= Angela Barker =

Australian advocate for victims of domestic violence

Angela Barker is an Australian advocate for victims of domestic violence.

== Assault and recovery ==
On 7 March 2002, at 16 years old, Barker was assaulted by her 20-year-old boyfriend. They had been dating since Angela was 14, and he had previously assaulted her multiple times. His attacks culminated that day in 2002, after Barker refused to date him after they had previously broken up. He beat her, and Barker was found by a passerby. After the assault, Angela's family was told that she would remain in a vegetative state forever. After the attack, she spent 8 weeks in the hospital, five months in rehabilitative therapy, and three years in a rehabilitation hospital. She now uses a wheelchair, and was left with severe brain injury and without the ability to talk. After five years, she regained the ability to talk. Barker does not recall the 12 months before the attack, and her memory has only recovered to somewhere within thirteen and fifteen. Her former boyfriend later turned himself in, and was sentenced to serve a minimum of seven and a half years in prison.

== Activism ==
As of 2011, Angela has shared her story with over 10,000 teens across Australia and internationally. She has worked with the Young People in Nursing Homes Alliance, and represented young people at multiple Australian Labor Party conferences.

______

• _Directions_:
1 - Summarize the text about Angela Barker in two sentences.
2 - Please extend the text about Angela Barker with its next part, starting after its final sentence.
The listing is separate material, apart from the text about Angela Barker.

• _Data excerpts_:
______

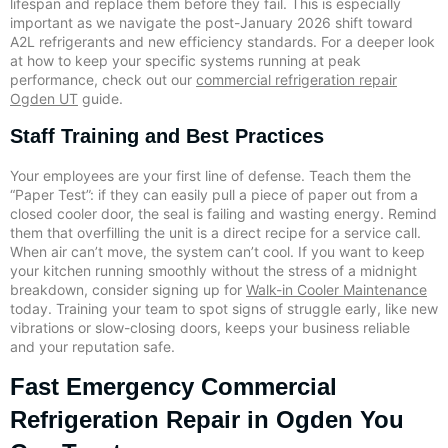
lifespan and replace them before they fail. This is especially
important as we navigate the post-January 2026 shift toward
A2L refrigerants and new efficiency standards. For a deeper look
at how to keep your specific systems running at peak
performance, check out our
commercial refrigeration repair
Ogden UT
guide.
Staff Training and Best Practices
Your employees are your first line of defense. Teach them the
“Paper Test”: if they can easily pull a piece of paper out from a
closed cooler door, the seal is failing and wasting energy. Remind
them that overfilling the unit is a direct recipe for a service call.
When air can’t move, the system can’t cool. If you want to keep
your kitchen running smoothly without the stress of a midnight
breakdown, consider signing up for
Walk-in Cooler Maintenance
today. Training your team to spot signs of struggle early, like new
vibrations or slow-closing doors, keeps your business reliable
and your reputation safe.
Fast Emergency Commercial
Refrigeration Repair in Ogden You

______

• _Answers given_:
1 - Angela Barker is an Australian advocate for victims of domestic violence. At 16, in March 2002, her 20-year-old boyfriend beat her, leaving her in a wheelchair with a severe brain injury and unable to talk for five years; as of 2011, she had shared her story with over 10,000 teens.

2 -
In 2004, Angela's story was made into a film entitled Loves Me, Loves Me Not: Angela Barker's Story by the Australian government for their Violence Against Women Australia Says No campaign. In 2007, Angela told the story of her assault in a special session of the United Nations General Assembly devoted to children. She was chosen as one of 15 women to meet at the UN for a four-day conference on activism and policy.

In 2011, Barker was voted Victoria's Young Australian of the Year.

In 2015, she was the special guest at a White Ribbon Day march in Lakemba. Barker also appeared in a 2019 episode of You Can’t Ask That, in an episode focused on domestic and family violence survivors. Alongside other survivors, she detailed her experience and answered several common questions faced by survivors in order to raise awareness.